━━━ Data for review
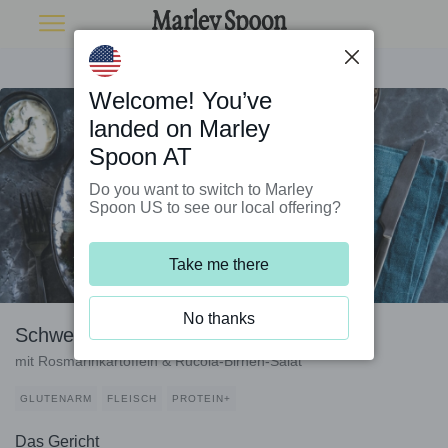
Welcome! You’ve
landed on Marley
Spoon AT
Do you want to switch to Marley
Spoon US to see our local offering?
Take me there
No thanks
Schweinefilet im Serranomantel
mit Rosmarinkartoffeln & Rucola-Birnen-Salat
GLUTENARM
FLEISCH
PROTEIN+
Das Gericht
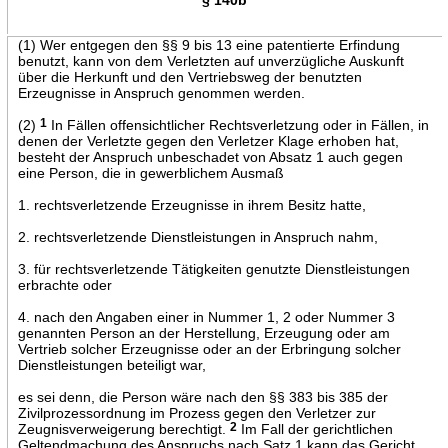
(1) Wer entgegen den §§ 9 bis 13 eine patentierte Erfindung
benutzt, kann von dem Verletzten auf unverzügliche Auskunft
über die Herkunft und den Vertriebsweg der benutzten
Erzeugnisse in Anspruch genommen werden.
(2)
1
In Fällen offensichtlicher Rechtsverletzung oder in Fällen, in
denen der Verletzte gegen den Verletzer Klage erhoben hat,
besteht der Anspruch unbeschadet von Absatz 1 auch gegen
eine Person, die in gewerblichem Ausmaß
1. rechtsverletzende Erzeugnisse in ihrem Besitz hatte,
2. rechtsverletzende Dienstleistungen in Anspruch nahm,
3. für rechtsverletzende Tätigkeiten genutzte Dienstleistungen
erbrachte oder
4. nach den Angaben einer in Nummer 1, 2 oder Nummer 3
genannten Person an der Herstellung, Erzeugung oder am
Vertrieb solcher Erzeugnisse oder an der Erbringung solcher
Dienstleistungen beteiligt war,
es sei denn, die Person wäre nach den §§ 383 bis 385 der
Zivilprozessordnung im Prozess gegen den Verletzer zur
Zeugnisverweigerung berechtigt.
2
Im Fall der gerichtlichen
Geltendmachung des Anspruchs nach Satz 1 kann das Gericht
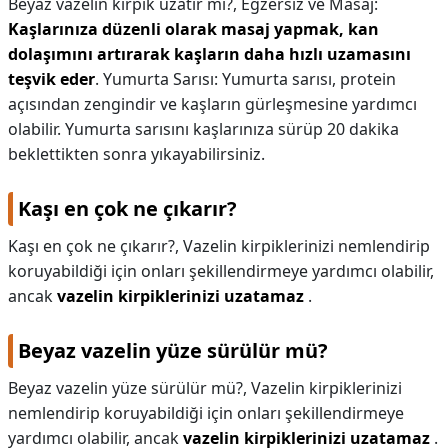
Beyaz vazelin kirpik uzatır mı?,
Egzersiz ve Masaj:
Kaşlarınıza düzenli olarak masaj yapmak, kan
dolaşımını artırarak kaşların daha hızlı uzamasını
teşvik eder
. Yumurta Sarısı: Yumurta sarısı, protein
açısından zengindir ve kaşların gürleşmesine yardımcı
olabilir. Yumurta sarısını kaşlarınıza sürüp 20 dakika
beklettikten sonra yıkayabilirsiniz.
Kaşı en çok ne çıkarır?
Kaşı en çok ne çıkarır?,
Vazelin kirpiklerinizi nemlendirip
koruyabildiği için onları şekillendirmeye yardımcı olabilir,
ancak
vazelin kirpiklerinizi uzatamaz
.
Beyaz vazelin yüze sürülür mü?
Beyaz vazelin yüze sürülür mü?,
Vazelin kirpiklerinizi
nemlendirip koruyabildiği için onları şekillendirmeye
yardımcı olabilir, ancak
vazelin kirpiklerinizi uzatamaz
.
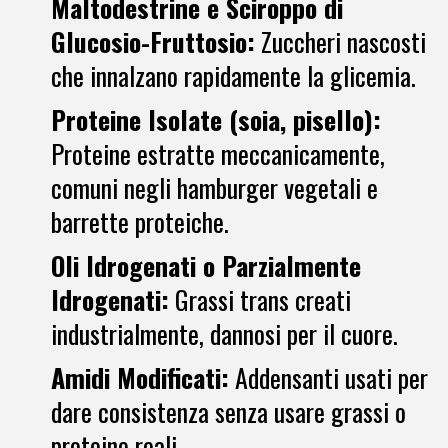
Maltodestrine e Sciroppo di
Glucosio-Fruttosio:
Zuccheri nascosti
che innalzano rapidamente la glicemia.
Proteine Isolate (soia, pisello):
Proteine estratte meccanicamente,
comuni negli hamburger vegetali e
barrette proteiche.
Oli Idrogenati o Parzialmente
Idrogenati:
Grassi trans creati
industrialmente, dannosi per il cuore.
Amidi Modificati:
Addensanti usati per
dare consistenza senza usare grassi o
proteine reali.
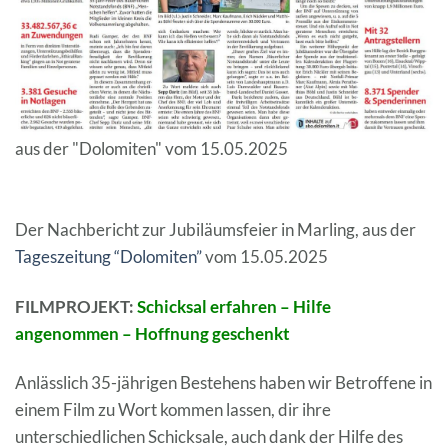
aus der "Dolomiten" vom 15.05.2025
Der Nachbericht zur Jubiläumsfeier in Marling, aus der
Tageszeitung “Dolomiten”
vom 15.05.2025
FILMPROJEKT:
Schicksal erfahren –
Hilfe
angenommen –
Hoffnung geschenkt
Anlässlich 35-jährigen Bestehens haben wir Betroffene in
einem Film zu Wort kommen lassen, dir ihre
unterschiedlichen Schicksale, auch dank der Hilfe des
━━━━━━
__Work task__
Every entry above is to be copied verbatim, with the pictures removed.

__Result__
Welcome! You’ve
landed on Marley
Spoon AT
Do you want to switch to Marley
Spoon US to see our local offering?
Take me there
No thanks
Schweinefilet im Serranomantel
mit Rosmarinkartoffeln & Rucola-Birnen-Salat
GLUTENARM
FLEISCH
PROTEIN+
Das Gericht
(1) Wer entgegen den §§ 9 bis 13 eine patentierte Erfindung
benutzt, kann von dem Verletzten auf unverzügliche Auskunft
über die Herkunft und den Vertriebsweg der benutzten
Erzeugnisse in Anspruch genommen werden.
(2)
1
In Fällen offensichtlicher Rechtsverletzung oder in Fällen, in
denen der Verletzte gegen den Verletzer Klage erhoben hat,
besteht der Anspruch unbeschadet von Absatz 1 auch gegen
eine Person, die in gewerblichem Ausmaß
1. rechtsverletzende Erzeugnisse in ihrem Besitz hatte,
2. rechtsverletzende Dienstleistungen in Anspruch nahm,
3. für rechtsverletzende Tätigkeiten genutzte Dienstleistungen
erbrachte oder
4. nach den Angaben einer in Nummer 1, 2 oder Nummer 3
genannten Person an der Herstellung, Erzeugung oder am
Vertrieb solcher Erzeugnisse oder an der Erbringung solcher
Dienstleistungen beteiligt war,
es sei denn, die Person wäre nach den §§ 383 bis 385 der
Zivilprozessordnung im Prozess gegen den Verletzer zur
Zeugnisverweigerung berechtigt.
2
Im Fall der gerichtlichen
Geltendmachung des Anspruchs nach Satz 1 kann das Gericht
Beyaz vazelin kirpik uzatır mı?,
Egzersiz ve Masaj:
Kaşlarınıza düzenli olarak masaj yapmak, kan
dolaşımını artırarak kaşların daha hızlı uzamasını
teşvik eder
. Yumurta Sarısı: Yumurta sarısı, protein
açısından zengindir ve kaşların gürleşmesine yardımcı
olabilir. Yumurta sarısını kaşlarınıza sürüp 20 dakika
beklettikten sonra yıkayabilirsiniz.
Kaşı en çok ne çıkarır?
Kaşı en çok ne çıkarır?,
Vazelin kirpiklerinizi nemlendirip
koruyabildiği için onları şekillendirmeye yardımcı olabilir,
ancak
vazelin kirpiklerinizi uzatamaz
.
Beyaz vazelin yüze sürülür mü?
Beyaz vazelin yüze sürülür mü?,
Vazelin kirpiklerinizi
nemlendirip koruyabildiği için onları şekillendirmeye
yardımcı olabilir, ancak
vazelin kirpiklerinizi uzatamaz
.
Maltodestrine e Sciroppo di
Glucosio-Fruttosio:
Zuccheri nascosti
che innalzano rapidamente la glicemia.
Proteine Isolate (soia, pisello):
Proteine estratte meccanicamente,
comuni negli hamburger vegetali e
barrette proteiche.
Oli Idrogenati o Parzialmente
Idrogenati:
Grassi trans creati
industrialmente, dannosi per il cuore.
Amidi Modificati:
Addensanti usati per
dare consistenza senza usare grassi o
proteine reali.
aus der "Dolomiten" vom 15.05.2025
Der Nachbericht zur Jubiläumsfeier in Marling, aus der
Tageszeitung “Dolomiten”
vom 15.05.2025
FILMPROJEKT:
Schicksal erfahren –
Hilfe
angenommen –
Hoffnung geschenkt
Anlässlich 35-jährigen Bestehens haben wir Betroffene in
einem Film zu Wort kommen lassen, dir ihre
unterschiedlichen Schicksale, auch dank der Hilfe des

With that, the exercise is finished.